Christine Tohme reiterated Wells’ statement that it is a moment of crisis for cultural institutions, but spoke from the vantage point of the Home Workspace Program, the educational program Ashkal Alwan runs in Beirut. She described the challenges facing the art scene in Beirut – such as the difficulty of processing paperwork for visiting artists and students – and the region generally.
Elizabeth W. Giorgis, of Ethiopia’s Modern Art Museum: Gebre Kristos Desta Center, chose to stress the importance of politicizing discussions in the classroom and of teaching social theory in a time when artist engagement, she claimed, is more crucial than it has ever been.
Meanwhile, education was like the lost child on a panel titled “Biennials as a Platform for Education and Knowledge Production,” as Reem Fadda explained how curating the Marrakech Biennial was educational for her, but proceeded to just speak about the biennial, in a largely irrelevant presentation of some brilliant work.
It was generally taken for granted that the word “engagement” comes with positive connotations, yet it also appeared that two very different types of engagement were being discussed: artists as activists (whether consciously so or not), and institutional attempts at engagement.
Sandi Hilal, a Palestinian architect and co-founder of Decolonizing Architecture Art Residency, an architectural studio and residency that focuses on spatial interventions in highly politicized spaces, such as refugee camps and abandoned military bases, gave a strongly worded talk about being tired of merely responding to a colonial situation and occupation. The act of responding to these dictated political conditions is a colonial product, and she has become more concerned with conceptually reimagining her context through what she can do as an artist.
And as Sharjah Art Foundation director Hoor Al Qasimi – on a panel titled “Engagement and the Responsive Institution” – went through a dense 75-picture presentation about SAF’s engagement with its own community, and on restoring heritage and rebuilding memory as important for attracting an audience external to the art world, it seemed reasonable to ask the questions we ask ourselves every day as practitioners and institutions when not in the representational mindset of goodwill ambassadors for our projects, the same questions we shared a year before on that rooftop.
Getting my hands on the microphone for a final question, I tracked back to the value of engagement to begin with, asking what could be the purpose of forming — in some cases — unnatural and forced bonds with an audience that’s not interested in what we do. Why aren’t contemporary art spaces satisfied with a specialized audience? Why do we act as if we manage to integrate different audiences when, in reality, most efforts fail?
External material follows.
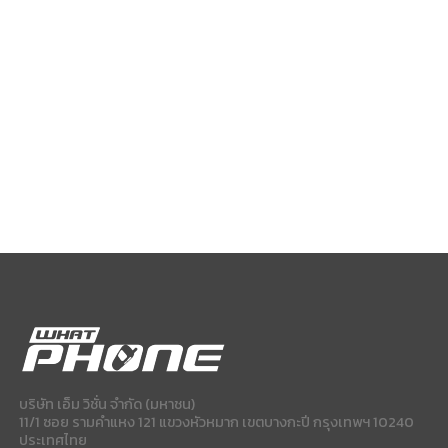
บริษัท เอ็ม วิชั่น จำกัด (มหาชน)
11/1 ซอย รามคำแหง 121 แขวงหัวหมาก เขตบางกะปี กรุงเทพฯ 10240
ประเทศไทย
Why are we ignoring — within the bounds of this conversation — the opportunistic side of engagement and community-based work that turns a community into fetishized subjects? Has the language of engagement become a self-redeeming instrument for the arts, an apology in the face of accusations of elitism?
Unfortunately, time was up before anyone could adequately address any of these questions during the Q&A, although many were keen to raise similar issues during numerous coffee breaks, before we hurried back into air conditioning for more presentations – perhaps a problematic format to begin with, as presenters pitched readymade pieces about their spaces and experiences rather than attempted to provoke discussion. Genuine conversation seemed to me unattainable, although applause was a major activity.